Han venido acá, al Reloj Monumental de Pachuca, en Plaza Independencia, a festejar el triunfo de México sobre Ecuador 2 goles a 0 en el estadio Azteca con lo que rompieron 40 años sin avanzar en encuentros de eliminación directa y pasaron a octavos del Mundial. Sí, una noche histórica.
Por eso están acá, la selección les ha dado una alegría más, pasó como primer lugar de grupo y avanzó a octavos del Mundial. Esta es la tercera ocasión vienen al Reloj a celebrar y ahora son más, superan los mil aficionados que gritan, que saltan, que se abrazan, que cantan, que se avientan unos a otros en lo alto, que no dejan de agitar las banderas de México ni de echar espuma al aire.
No están solos, nuevamente la banda de rock Diklonius ha venido a amenizar el triunfo de México. El vocalista pide una porra para México y la gente lo sigue, sus voces se vuelven a unir en una sola: "México", "México", "México". Los aficionados levantan a sus amigos en hombros, a mujeres, a niños, hasta un perro blanco con manchas negras.
La gente no los escucha por la música del grupo de rock que está en la pérgola, pero la gente que pasa por Plaza Independencia en sus autos también son parte del festejo, tocan sus claxons, llevan banderas de la nación y también gritan "México", "México", "México".
Una mujer sale disparada hacia lo alto entre la gente, más adelante un joven con la playera de la selección, uno adolescente también se eleva hacia arriaba.
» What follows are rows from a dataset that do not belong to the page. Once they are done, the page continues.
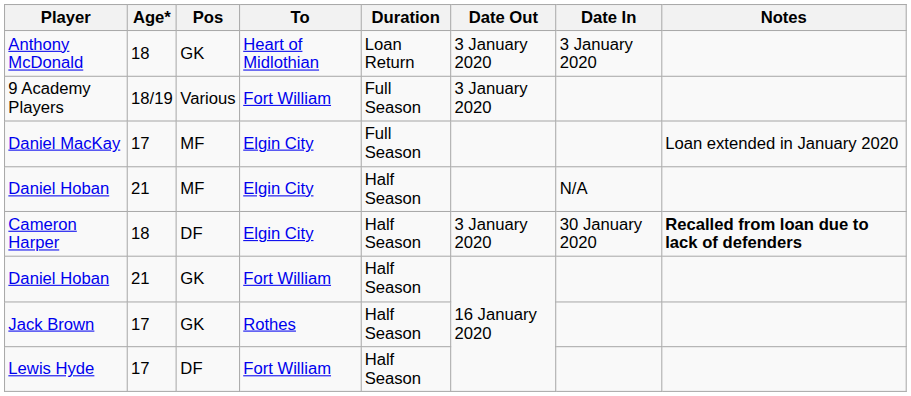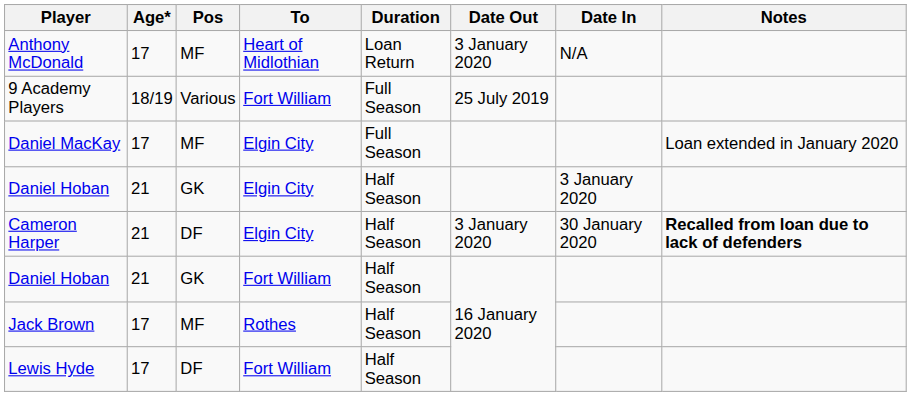Anthony McDonald | Age*: 18 -> 17
Anthony McDonald | Pos: GK -> MF
Anthony McDonald | Date In: 3 January 2020 -> N/A
9 Academy Players | Date Out: 3 January 2020 -> 25 July 2019
Daniel Hoban / Elgin City | Pos: MF -> GK
Daniel Hoban / Elgin City | Date In: N/A -> 3 January 2020
Cameron Harper | Age*: 18 -> 21
Jack Brown | Pos: GK -> MF
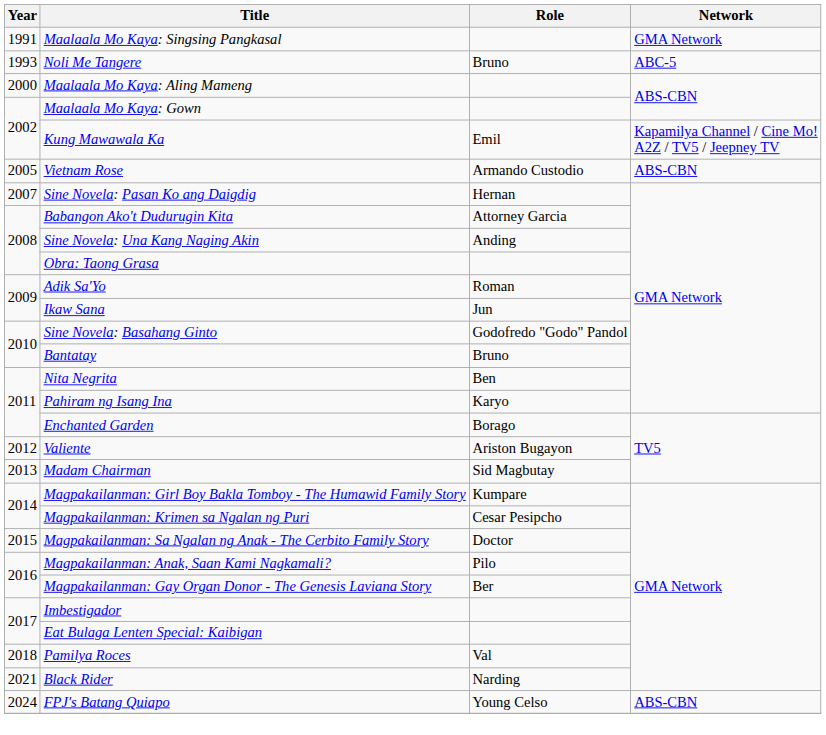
Los avientan. Algunas mujeres gritan. Es parte de los festejos, de la alegría que les da el futbol, el triunfo de México, los goles de Julián Quiñones y Raúl Jiménez, el pase a los octavos del Mundial. La selección mexicana de futbol ha hecho historia con Javier Aguirre, el director técnico. Los aficionados vuelven a gritar a una sola voz: "México", "México", "México".
Ha pasado más de una hora y la gente sigue acá, en el Reloj Monumental, que marca unos minutos después de las 11 de la noche, con la luna llena oculta entre las nubes y el mismo grito que sale de sus gargantas una y otra vez mientras saltan, ríen, graban con sus celulares, avientan espuma, se abrazan: "México", "México", México". Sí, este es un festejo histórico.
Sobre la calle Guerrero, en el centro histórico, mientras los festejos siguen al pie del Reloj Monumental, una familia en su camioneta toca el claxon, también en apoyo a la selección y su triunfo de esta noche. En la parte trasera, con la ventana abierta una niña grita a todo pulmón: "que vivan los mexicanos".